Bassim Eledath wrote a framework for levels of agentic engineering. I mapped my own work against it.

2 min readimadamai.com
AI EngineeringClaudeAgentsGSD
Where I Am on the Agentic Engineering Ladder

Bassim Eledath published a framework for levels of agentic engineering. Eight levels, from tab-complete to autonomous agent teams. Reading through it, I tried to place my own work honestly.

Level 4: Compounding Engineering

This is where most of my setup lives. I use GSD (Get Shit Done), a workflow framework for Claude Code that runs a discuss, research, plan, execute, verify cycle for every phase. It produces planning artifacts that feed future sessions. When something goes wrong, the fix gets encoded into a CLAUDE.md rule or a skill file so it hopefully doesn't happen the same way twice.

"Hopefully" because the compounding only works if the rules are good. Early on I had vague rules that Claude would interpret differently depending on context. Writing rules that actually stick across sessions took more iteration than I expected.

Level 5: Skills

I have custom skills for repeating work. Blog post generation, project entries, SEO checks. They're markdown files with instructions. No code.

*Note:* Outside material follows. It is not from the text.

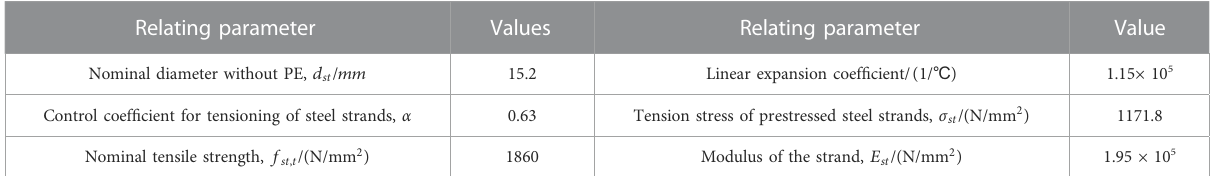
TABLE 2 Major parameters of the strand.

The article's Level 5 talks about MCP servers, database access, CI pipeline integration. My skills are prompt files that tell Claude where to look and how to write. Useful, but simpler than wiring up external systems.

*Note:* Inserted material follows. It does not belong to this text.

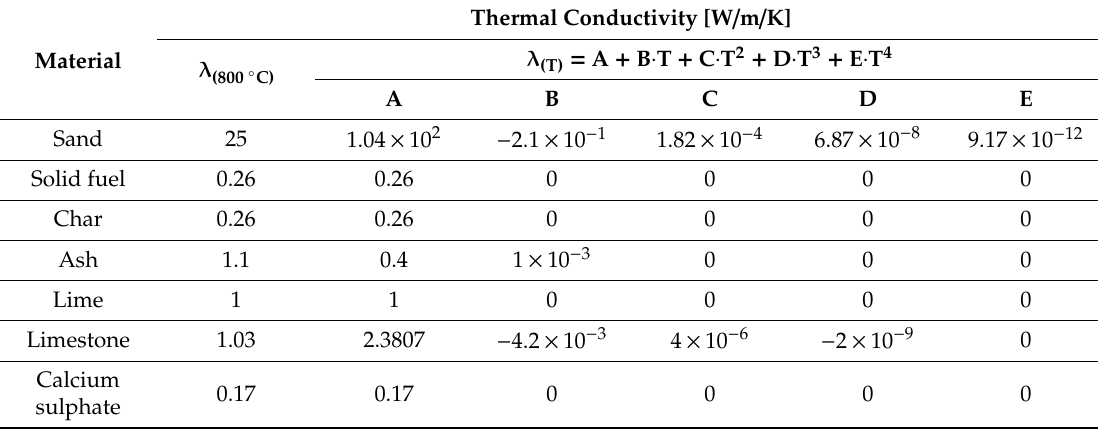
Table 6. Thermal conductivity of solid particles in the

Level 6: Where It Gets Fuzzy

GSD handles the harness side of this. It spawns subagents for execution, runs a plan-checker before plans execute, and a verifier after they finish. E2e tests and build gates catch regressions automatically.

Qumio has cron jobs that run agent pipelines every morning without me touching anything. News gets fetched, summarized, saved, delivered. That feels like it's in the Level 6 territory of "automated feedback loops."

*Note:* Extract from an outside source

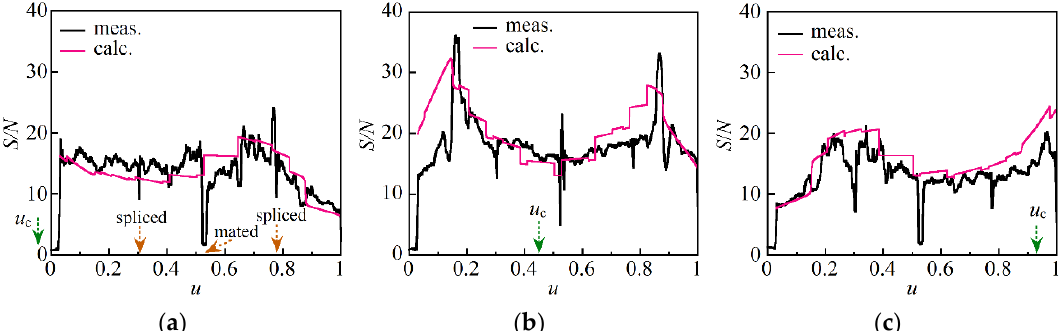
Figure 6. Distributions of S/N along a 1.35 m long optical fiber that were measured and calculated at ( a ) u c = −0.042, ( b ) u c = 0.45 and ( c ) u c = 0.93, where the DFB LD was driven with current source A whose power spectral density is shown in Figure 5a. The scale of the horizontal axis is normalized in such a way that the output end of the fiber under test was unity. The rapid changes of S/N observed around u = 0.31, 0.53 and 0.78 were caused by fusion splicing and mating of the pieces of the optical fiber.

But it's not Level 7. Those cron jobs follow a fixed script. The agent doesn't decide what to work on. It runs the same prompt on a timer. Automated is not the same as autonomous.

What I Don't Have

Level 7 is background agents that plan and execute independently. I don't have that. The closest thing is GSD's executor subagents, but they follow a plan I approved. They don't decide scope or prioritize work.

Level 8 is multi-agent coordination without a central orchestrator. Not close.

I'd place myself at a solid Level 5, reaching into Level 6 in specific areas. The honest answer is that most of my day is still me typing /gsd:plan-phase and reviewing what comes back. The automation helps, but I'm still the bottleneck.